RECORDS SUPPLIED:
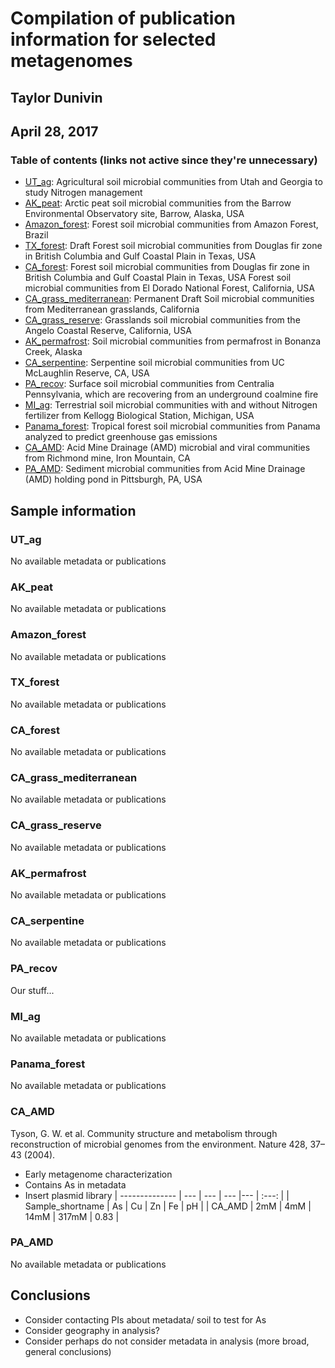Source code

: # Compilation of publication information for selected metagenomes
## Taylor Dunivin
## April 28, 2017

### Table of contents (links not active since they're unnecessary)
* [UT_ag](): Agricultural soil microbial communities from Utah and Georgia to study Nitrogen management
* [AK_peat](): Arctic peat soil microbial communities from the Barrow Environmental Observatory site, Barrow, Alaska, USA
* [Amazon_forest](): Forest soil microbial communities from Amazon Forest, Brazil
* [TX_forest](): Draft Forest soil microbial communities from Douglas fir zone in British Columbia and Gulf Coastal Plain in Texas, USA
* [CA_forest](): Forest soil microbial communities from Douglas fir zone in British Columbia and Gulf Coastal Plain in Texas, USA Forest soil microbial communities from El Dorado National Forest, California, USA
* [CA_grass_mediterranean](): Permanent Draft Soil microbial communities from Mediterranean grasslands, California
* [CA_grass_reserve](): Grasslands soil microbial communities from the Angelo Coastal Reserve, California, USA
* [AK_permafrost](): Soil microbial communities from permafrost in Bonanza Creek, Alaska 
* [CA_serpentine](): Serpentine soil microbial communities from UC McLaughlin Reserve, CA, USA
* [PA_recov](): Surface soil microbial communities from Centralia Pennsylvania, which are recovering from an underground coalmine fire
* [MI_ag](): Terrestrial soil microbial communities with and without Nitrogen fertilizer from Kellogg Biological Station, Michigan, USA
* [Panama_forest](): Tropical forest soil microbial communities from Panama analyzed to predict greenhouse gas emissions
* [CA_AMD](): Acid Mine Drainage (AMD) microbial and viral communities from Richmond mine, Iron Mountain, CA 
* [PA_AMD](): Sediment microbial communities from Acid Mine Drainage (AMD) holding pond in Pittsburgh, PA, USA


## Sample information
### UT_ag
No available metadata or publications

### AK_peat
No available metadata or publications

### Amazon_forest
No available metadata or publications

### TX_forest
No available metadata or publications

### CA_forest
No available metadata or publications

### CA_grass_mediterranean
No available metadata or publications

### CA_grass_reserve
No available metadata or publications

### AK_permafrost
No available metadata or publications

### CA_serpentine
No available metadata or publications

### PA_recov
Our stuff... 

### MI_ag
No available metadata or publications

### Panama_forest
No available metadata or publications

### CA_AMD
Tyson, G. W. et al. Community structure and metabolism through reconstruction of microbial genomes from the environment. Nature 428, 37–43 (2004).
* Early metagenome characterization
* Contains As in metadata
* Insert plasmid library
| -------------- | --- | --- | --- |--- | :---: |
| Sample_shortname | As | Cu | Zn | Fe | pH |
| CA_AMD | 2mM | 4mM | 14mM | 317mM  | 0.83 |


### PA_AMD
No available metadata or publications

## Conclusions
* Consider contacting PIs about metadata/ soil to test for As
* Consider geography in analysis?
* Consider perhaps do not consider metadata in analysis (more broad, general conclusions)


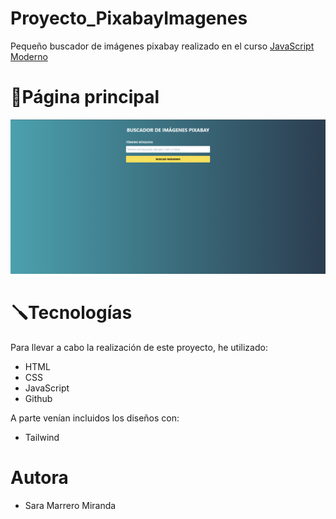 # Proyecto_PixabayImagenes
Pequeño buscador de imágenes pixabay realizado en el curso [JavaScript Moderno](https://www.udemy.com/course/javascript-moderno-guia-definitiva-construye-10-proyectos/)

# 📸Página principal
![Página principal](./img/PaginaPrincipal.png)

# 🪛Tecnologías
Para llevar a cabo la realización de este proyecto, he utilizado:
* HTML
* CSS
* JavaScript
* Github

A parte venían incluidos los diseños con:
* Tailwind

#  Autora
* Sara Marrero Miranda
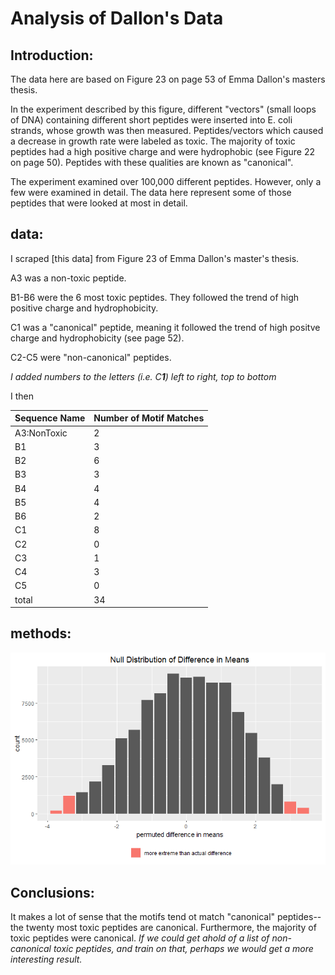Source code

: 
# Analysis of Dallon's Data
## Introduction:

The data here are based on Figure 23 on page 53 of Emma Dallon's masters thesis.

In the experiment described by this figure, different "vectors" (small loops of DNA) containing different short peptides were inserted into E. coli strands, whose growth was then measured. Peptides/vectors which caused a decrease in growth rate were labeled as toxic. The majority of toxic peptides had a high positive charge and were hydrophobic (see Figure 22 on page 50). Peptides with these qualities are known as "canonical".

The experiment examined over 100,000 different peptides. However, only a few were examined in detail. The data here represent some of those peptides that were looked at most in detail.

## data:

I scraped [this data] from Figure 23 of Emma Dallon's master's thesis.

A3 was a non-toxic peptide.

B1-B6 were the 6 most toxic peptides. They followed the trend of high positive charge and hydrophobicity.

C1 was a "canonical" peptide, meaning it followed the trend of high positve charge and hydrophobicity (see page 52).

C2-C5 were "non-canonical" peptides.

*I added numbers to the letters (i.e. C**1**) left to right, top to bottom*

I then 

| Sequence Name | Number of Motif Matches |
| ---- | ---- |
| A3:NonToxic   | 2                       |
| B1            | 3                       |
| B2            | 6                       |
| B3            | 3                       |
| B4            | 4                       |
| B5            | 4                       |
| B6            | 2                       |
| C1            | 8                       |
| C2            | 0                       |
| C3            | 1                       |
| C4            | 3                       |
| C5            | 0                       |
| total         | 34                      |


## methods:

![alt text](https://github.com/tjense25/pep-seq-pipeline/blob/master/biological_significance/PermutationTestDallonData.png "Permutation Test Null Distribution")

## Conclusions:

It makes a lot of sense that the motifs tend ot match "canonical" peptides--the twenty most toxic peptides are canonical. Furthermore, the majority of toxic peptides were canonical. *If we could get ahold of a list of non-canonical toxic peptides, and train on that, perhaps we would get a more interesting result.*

* * *

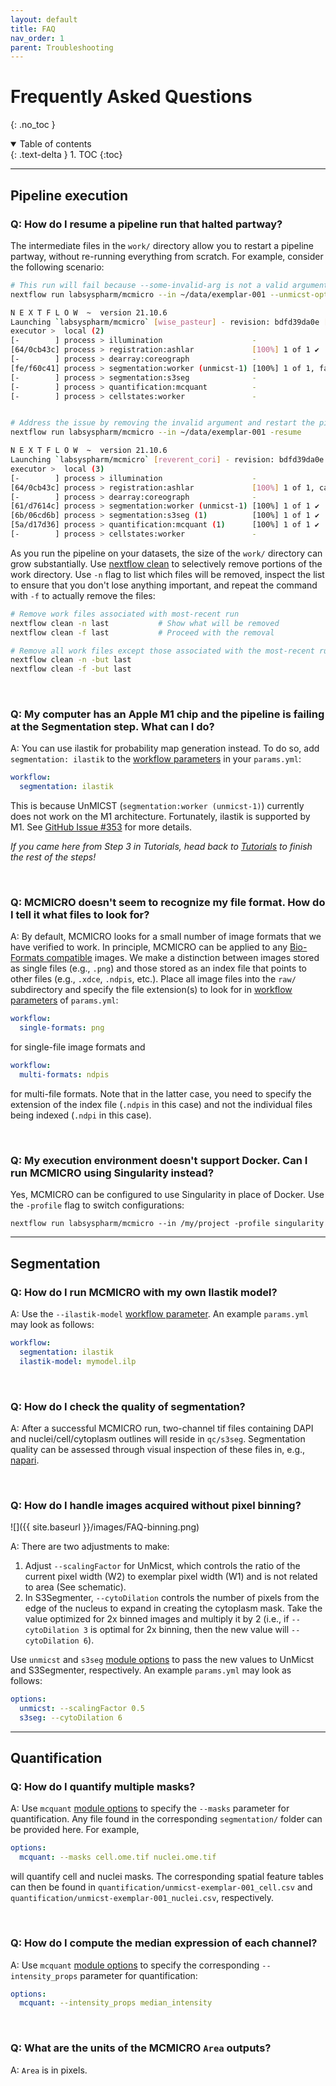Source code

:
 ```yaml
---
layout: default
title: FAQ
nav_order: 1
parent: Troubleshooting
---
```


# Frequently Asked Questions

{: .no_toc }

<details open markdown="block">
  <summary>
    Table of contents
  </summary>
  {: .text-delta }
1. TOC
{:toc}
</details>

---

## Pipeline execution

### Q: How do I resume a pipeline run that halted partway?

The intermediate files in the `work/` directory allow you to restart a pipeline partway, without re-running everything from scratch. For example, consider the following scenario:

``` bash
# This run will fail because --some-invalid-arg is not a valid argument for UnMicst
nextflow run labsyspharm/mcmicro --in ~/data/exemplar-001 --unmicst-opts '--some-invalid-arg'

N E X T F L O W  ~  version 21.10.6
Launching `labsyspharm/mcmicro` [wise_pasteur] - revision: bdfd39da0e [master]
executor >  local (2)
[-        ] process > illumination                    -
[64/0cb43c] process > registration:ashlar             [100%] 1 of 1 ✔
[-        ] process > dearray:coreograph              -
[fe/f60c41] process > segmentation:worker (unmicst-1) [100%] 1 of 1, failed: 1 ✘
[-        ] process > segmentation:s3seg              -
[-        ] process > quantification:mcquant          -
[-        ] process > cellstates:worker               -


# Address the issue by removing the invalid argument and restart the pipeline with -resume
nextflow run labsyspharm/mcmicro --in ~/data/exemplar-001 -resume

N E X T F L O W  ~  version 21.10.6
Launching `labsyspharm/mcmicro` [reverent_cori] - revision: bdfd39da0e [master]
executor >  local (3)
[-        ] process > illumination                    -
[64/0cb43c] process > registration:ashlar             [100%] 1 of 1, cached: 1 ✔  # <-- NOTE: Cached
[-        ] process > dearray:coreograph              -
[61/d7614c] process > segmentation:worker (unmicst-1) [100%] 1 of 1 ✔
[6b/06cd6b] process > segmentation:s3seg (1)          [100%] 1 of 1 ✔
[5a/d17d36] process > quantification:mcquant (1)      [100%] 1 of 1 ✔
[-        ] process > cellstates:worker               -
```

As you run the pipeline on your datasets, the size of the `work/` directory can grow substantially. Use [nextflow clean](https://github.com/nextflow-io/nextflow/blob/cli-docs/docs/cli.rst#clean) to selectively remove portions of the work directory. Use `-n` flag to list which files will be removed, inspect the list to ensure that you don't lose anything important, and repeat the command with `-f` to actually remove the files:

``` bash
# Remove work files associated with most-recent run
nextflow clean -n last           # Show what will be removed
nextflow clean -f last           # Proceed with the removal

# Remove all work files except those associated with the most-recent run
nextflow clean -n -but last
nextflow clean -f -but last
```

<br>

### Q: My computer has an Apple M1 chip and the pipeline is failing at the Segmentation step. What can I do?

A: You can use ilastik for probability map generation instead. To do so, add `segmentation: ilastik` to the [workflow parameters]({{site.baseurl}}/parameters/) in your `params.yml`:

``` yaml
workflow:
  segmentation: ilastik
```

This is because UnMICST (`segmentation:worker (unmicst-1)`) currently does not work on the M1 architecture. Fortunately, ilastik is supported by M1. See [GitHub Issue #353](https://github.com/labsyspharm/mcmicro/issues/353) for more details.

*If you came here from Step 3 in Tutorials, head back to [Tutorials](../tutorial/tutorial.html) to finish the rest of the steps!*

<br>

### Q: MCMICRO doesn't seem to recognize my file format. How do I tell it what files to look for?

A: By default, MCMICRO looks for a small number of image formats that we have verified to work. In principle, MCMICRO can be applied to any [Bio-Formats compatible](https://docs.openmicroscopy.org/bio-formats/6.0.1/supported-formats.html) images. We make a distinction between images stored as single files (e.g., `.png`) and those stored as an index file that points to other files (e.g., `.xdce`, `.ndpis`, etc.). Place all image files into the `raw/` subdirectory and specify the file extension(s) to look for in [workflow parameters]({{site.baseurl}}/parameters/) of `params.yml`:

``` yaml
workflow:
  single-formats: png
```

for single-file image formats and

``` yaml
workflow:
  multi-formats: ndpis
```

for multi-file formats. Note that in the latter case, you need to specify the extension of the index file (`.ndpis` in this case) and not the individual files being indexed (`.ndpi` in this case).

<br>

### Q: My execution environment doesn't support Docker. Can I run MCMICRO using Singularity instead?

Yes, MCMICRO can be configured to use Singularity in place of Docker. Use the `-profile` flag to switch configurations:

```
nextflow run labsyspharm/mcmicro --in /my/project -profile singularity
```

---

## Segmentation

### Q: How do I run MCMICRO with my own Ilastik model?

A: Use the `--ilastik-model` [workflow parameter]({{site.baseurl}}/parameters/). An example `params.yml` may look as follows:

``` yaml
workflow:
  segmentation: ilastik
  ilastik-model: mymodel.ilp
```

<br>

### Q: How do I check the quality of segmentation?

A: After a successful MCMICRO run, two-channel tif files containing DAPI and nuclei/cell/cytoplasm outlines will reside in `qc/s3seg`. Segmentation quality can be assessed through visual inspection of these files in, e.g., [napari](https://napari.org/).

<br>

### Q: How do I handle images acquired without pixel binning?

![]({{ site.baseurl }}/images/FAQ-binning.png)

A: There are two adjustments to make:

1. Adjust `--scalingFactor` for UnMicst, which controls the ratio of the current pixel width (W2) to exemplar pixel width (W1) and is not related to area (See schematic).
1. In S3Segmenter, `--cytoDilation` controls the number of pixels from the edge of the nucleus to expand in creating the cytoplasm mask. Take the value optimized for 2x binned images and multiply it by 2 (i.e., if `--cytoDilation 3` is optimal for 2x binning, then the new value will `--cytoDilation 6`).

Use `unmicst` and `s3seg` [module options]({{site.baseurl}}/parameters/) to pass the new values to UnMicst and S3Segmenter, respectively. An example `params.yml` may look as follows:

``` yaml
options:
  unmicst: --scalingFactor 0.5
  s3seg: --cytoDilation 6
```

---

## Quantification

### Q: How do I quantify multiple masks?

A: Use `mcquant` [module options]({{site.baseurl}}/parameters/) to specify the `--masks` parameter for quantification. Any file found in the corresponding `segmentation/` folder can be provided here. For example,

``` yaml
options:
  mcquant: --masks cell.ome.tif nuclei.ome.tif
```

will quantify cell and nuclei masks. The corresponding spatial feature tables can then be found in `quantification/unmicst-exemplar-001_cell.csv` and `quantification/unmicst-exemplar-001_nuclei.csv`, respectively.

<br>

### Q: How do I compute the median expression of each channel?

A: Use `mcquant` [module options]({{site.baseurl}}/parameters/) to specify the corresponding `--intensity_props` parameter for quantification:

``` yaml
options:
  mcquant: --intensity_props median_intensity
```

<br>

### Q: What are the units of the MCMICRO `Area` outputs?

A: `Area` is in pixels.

DIRECTIONS:
Starting at the line that has "for multi-file formats." and ending at the line that has "### Q: How do I run", please write out the lines above exactly, leaving out all others.

RESULT:
for multi-file formats. Note that in the latter case, you need to specify the extension of the index file (`.ndpis` in this case) and not the individual files being indexed (`.ndpi` in this case).

<br>

### Q: My execution environment doesn't support Docker. Can I run MCMICRO using Singularity instead?

Yes, MCMICRO can be configured to use Singularity in place of Docker. Use the `-profile` flag to switch configurations:

```
nextflow run labsyspharm/mcmicro --in /my/project -profile singularity
```

---

## Segmentation

### Q: How do I run MCMICRO with my own Ilastik model?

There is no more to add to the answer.